# To do
[a] Could you copy, word for word, the part of the Spark bucketing slides starting with "Apache Spark 2.3" and going on through "Spark (since 1.6.0)"?
[b] Answer these from the Spark bucketing slides:
(i) Since which Spark version has Jacek Laskowski been among the contributors to Spark?
(ii) To what value is "spark.sql.autoBroadcastJoinThreshold" set?
(iii) What tableType do the sample tables huge and large have?

# Passage given
• • • • •
Join Optimization With Bucketing

Apache Spark 2.3 / Spark SQL

@jaceklaskowski / StackOverflow / GitHub
Books: Mastering Apache Spark / Mastering Spark SQL / Spark Structured Streaming

  • Jacek Laskowski is an independent consultant
  • Specializing in Spark, Kafka, Kafka Streams, Scala
  • Development | Consulting | Training
  • Among contributors to Spark (since 1.6.0)
  • Contact me at jacek@japila.pl
  • Follow @JacekLaskowski on twitter
    for more #ApacheSpark

Jacek is best known by his Gitbooks:
  1. Mastering Apache Spark
  2. Mastering Spark SQL
  3. Spark Structured Streaming
  4. Mastering Kafka Streams
  5. Apache Kafka Notebook

Agenda

  1. Motivation
  2. Bucketing
  3. DESCRIBE EXTENDED
  4. Summary

Motivation

Sample tables


scala> spark.catalog.listTables.show
+-----+--------+-----------+---------+-----------+
| name|database|description|tableType|isTemporary|
+-----+--------+-----------+---------+-----------+
| huge| default|       null|  MANAGED|      false|
|large| default|       null|  MANAGED|      false|
+-----+--------+-----------+---------+-----------+
            

Join


spark.conf.set("spark.sql.autoBroadcastJoinThreshold", -1)
• • • • •
# Material provided
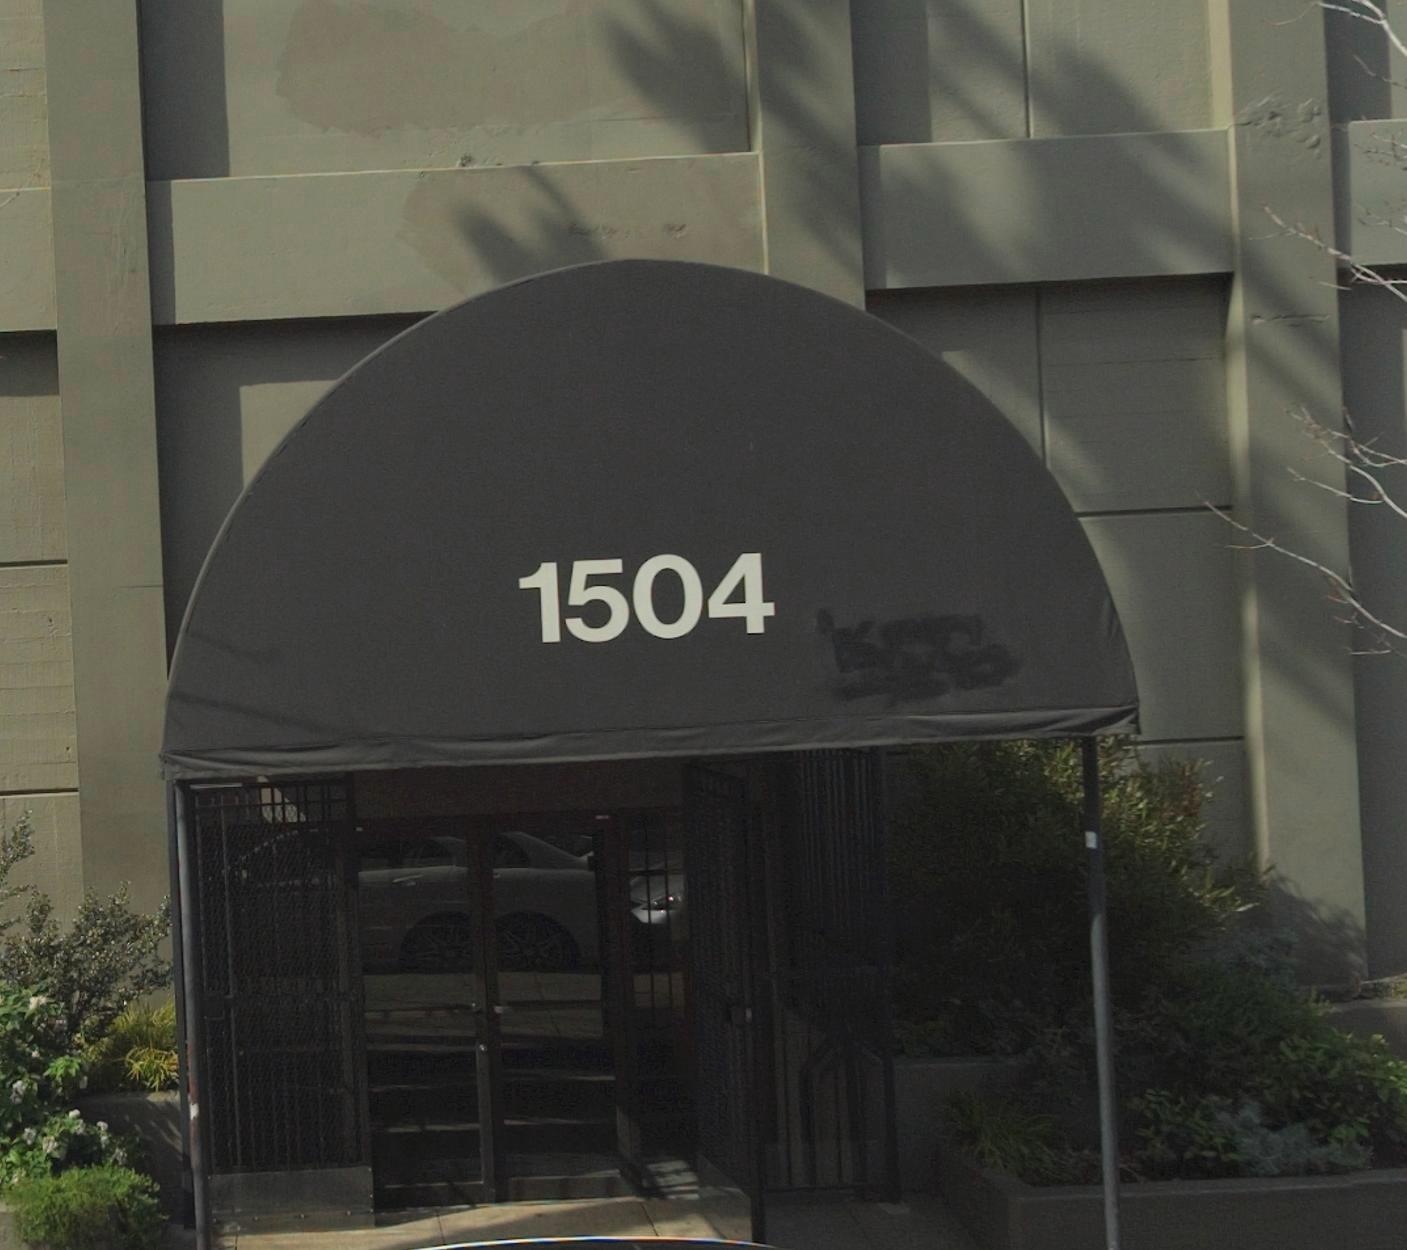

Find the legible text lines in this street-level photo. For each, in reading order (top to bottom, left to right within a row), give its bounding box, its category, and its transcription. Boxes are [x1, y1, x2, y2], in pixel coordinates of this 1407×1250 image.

[505, 546, 782, 649] StreetNumber: 1504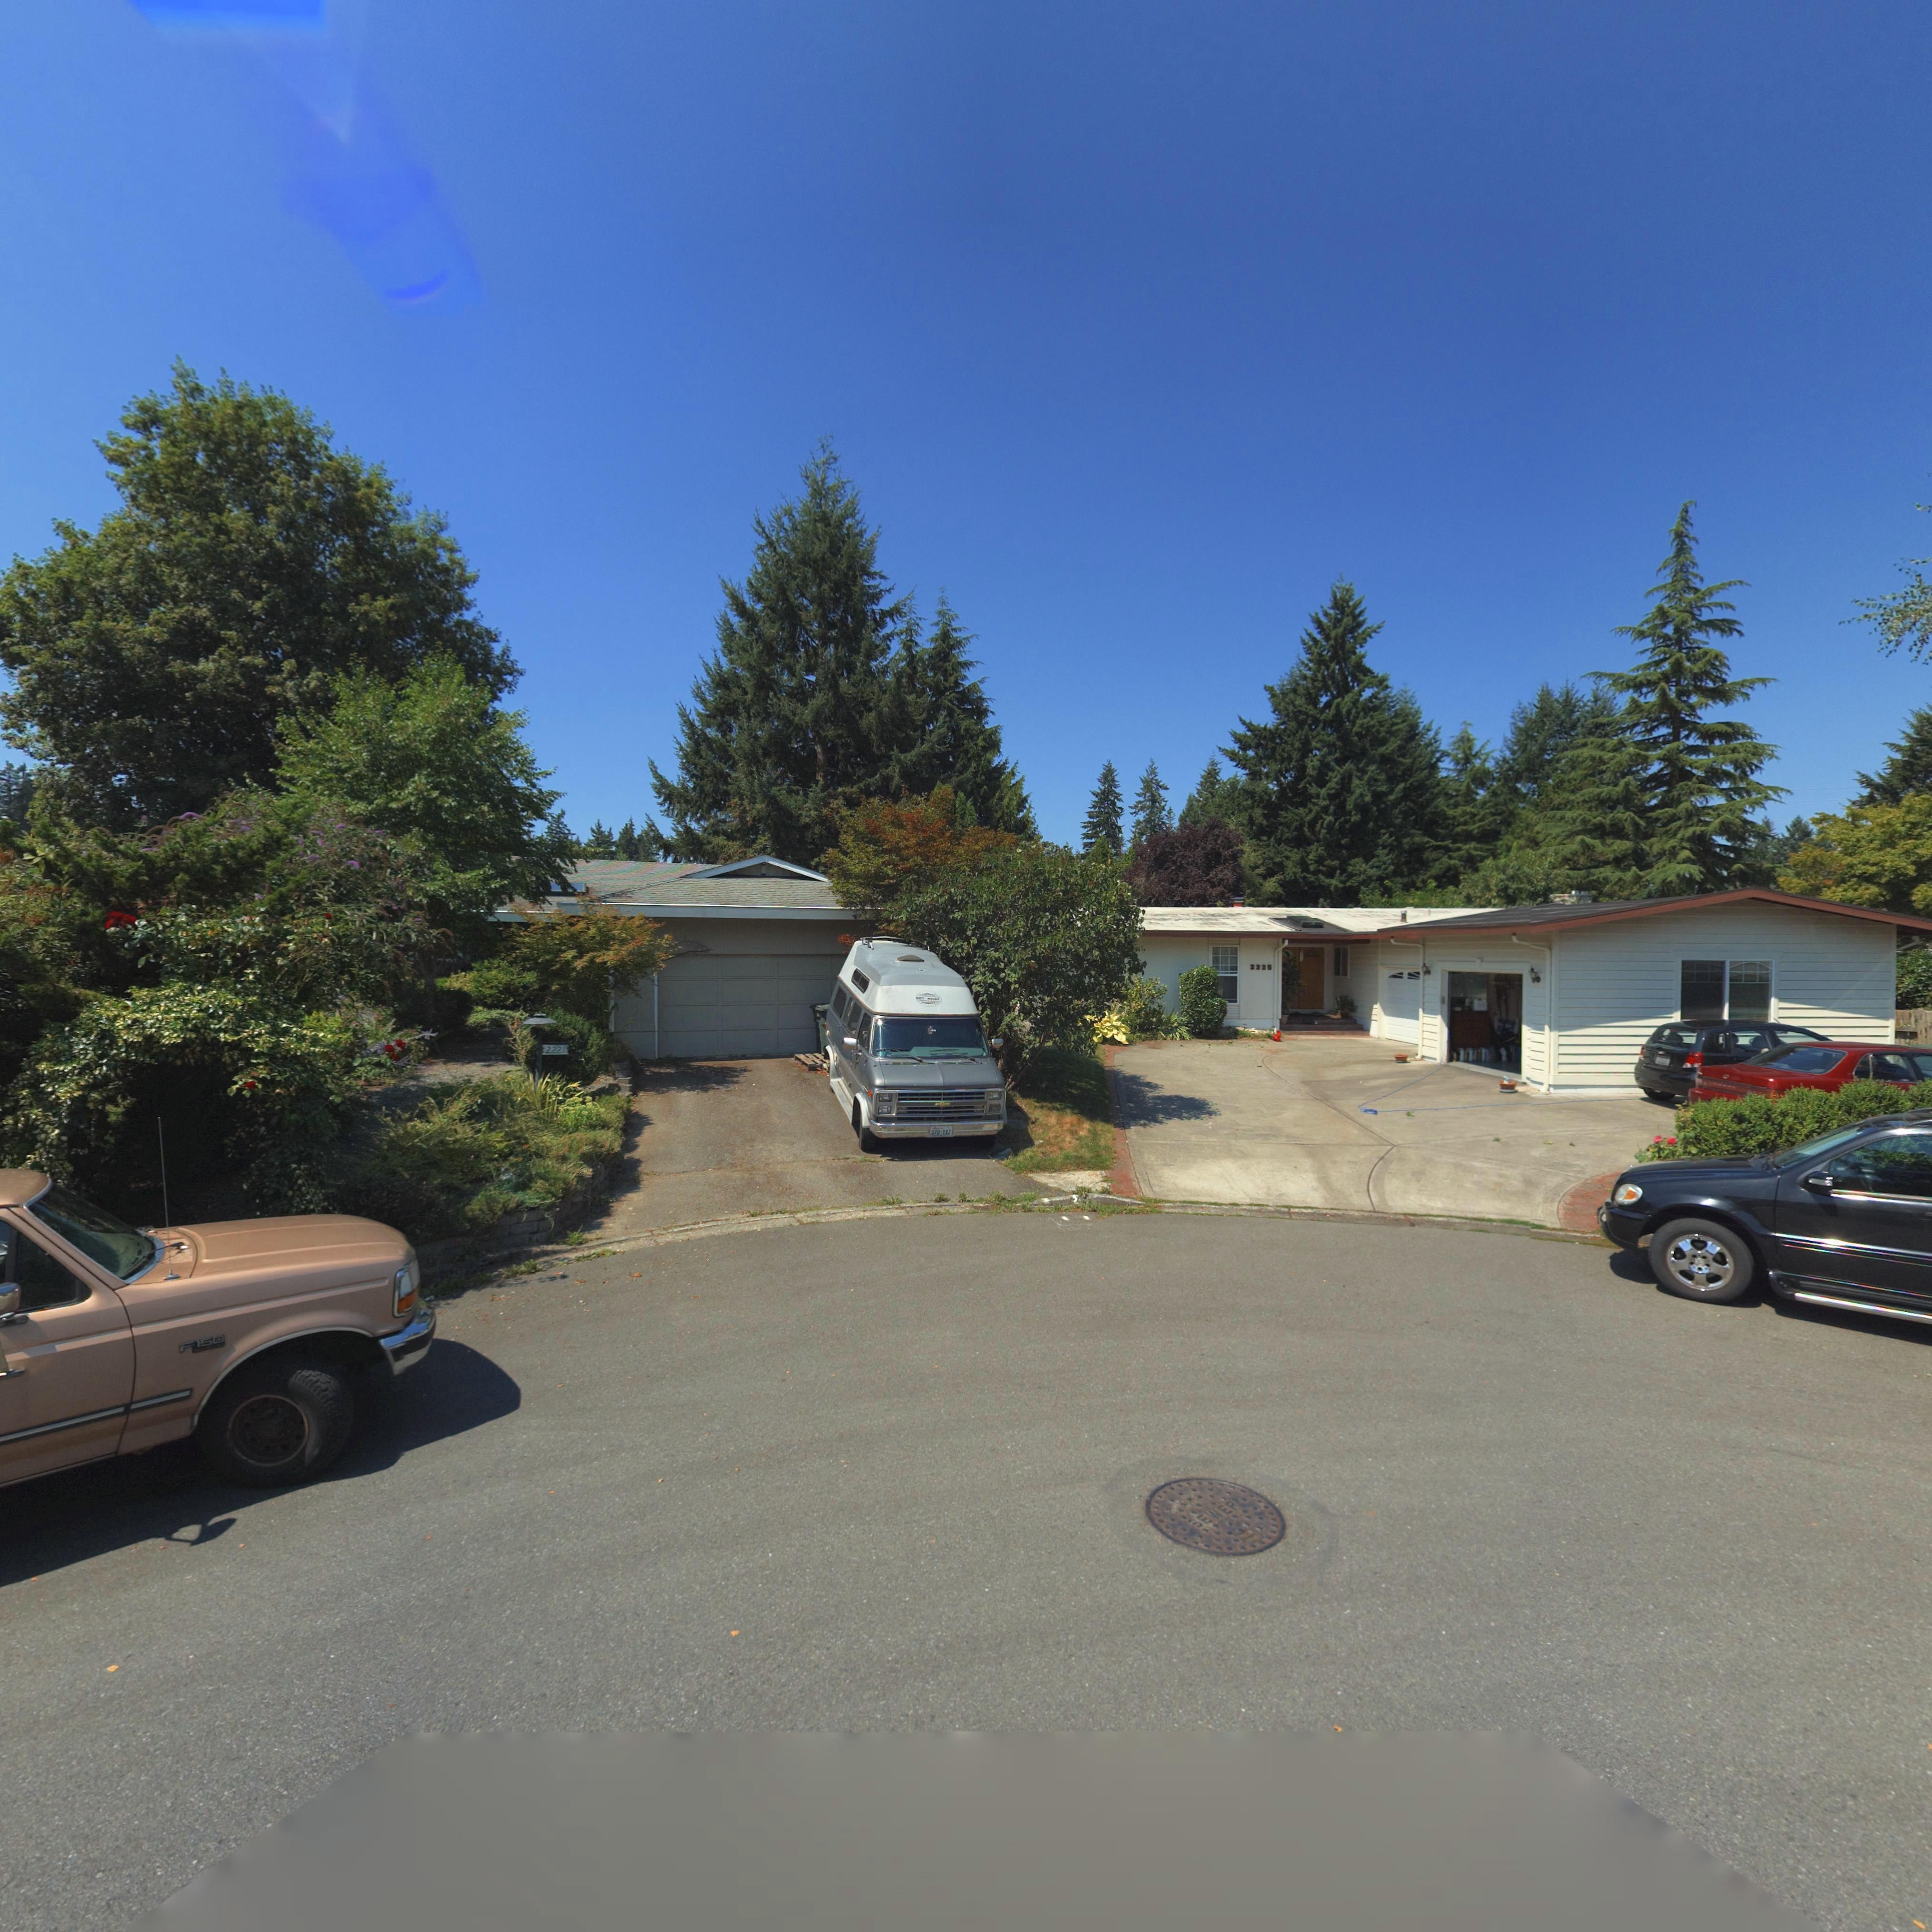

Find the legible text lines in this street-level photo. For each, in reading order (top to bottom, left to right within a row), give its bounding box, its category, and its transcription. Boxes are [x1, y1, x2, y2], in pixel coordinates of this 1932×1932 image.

[1249, 965, 1273, 970] StreetNumber: 2225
• • • • •
# Answers for the tasks
[a]
Apache Spark 2.3 / Spark SQL

@jaceklaskowski / StackOverflow / GitHub
Books: Mastering Apache Spark / Mastering Spark SQL / Spark Structured Streaming

  • Jacek Laskowski is an independent consultant
  • Specializing in Spark, Kafka, Kafka Streams, Scala
  • Development | Consulting | Training
  • Among contributors to Spark (since 1.6.0)

[b]
(i) 1.6.0
(ii) -1
(iii) MANAGED